TEXT SEGMENT:
# # # # # # #

# Velox CNC



## mariongee (Apr 19, 2015)

I am currently looking at a Velox Vt 5050 with 4th rotary axis.
I have had many conversations with Ron, the owner, and he has sold me on the quality of the machine. I have also been contacted by Anhui William Vcut, a Chinese manufacturer, who will sell me a 4 router, 4 spindle CNC for approximately the same price when you figure in freight costs. I have verified the company's existance with an international lawyer, so I know they are a real Company.
Does anyone have any experiences with these two machines that could help me determine the best way to go?
Thank you for the input
MGEE


----------



## old55 (Aug 11, 2013)

Welcome to the forum.


----------



## Semipro (Mar 22, 2013)

Hello and welcome to the forum. MGEE
I moved your post to CNC routing


----------



## jw2170 (Jan 24, 2008)

Welcome to the forum..


----------



## bgriggs (Nov 26, 2008)

Post a link to both machines you are considering and I will take a peek at them. 

The choice of machine should include more factors than machine and price. Customer service and repair are nothing to sneeze at. Also your level of experience with CNC machines and computer skills.

Bill


----------



## jw2170 (Jan 24, 2008)

Bill, I don't think the OP can post a link until he has 10 posts. [ant-spammer thing ]


----------

# # # # # # #

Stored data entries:
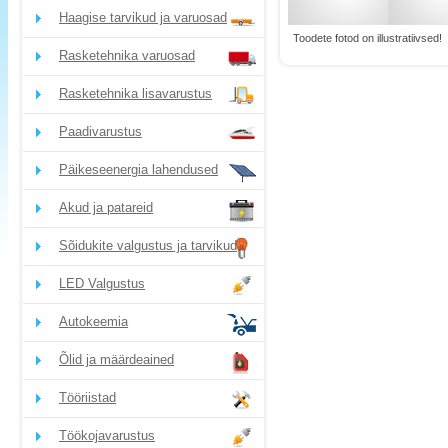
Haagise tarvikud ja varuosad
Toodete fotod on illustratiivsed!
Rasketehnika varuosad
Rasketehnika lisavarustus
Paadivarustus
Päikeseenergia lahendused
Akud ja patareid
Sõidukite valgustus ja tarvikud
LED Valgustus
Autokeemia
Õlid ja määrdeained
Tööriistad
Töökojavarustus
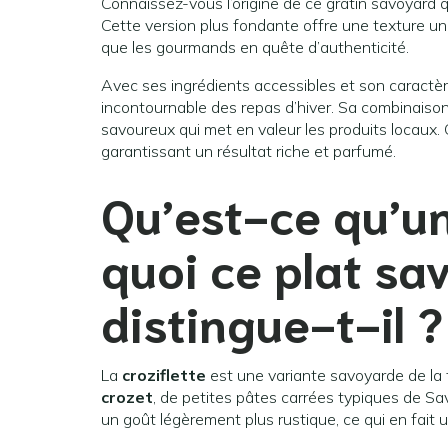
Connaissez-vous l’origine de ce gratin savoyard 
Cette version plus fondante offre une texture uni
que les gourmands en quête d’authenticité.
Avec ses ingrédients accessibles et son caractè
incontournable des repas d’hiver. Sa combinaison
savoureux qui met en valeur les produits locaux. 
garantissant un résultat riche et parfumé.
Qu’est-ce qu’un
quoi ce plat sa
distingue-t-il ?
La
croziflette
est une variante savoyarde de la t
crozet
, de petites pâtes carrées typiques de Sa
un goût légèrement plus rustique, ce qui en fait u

# # # # # # #

EXERCISE DIRECTIONS:
Give every username that posts in the forum thread about Velox CNC, listing each name only once. The rows bear no relation to the forum thread.

RESPONSE BELOW:
mariongee, old55, Semipro, jw2170, bgriggs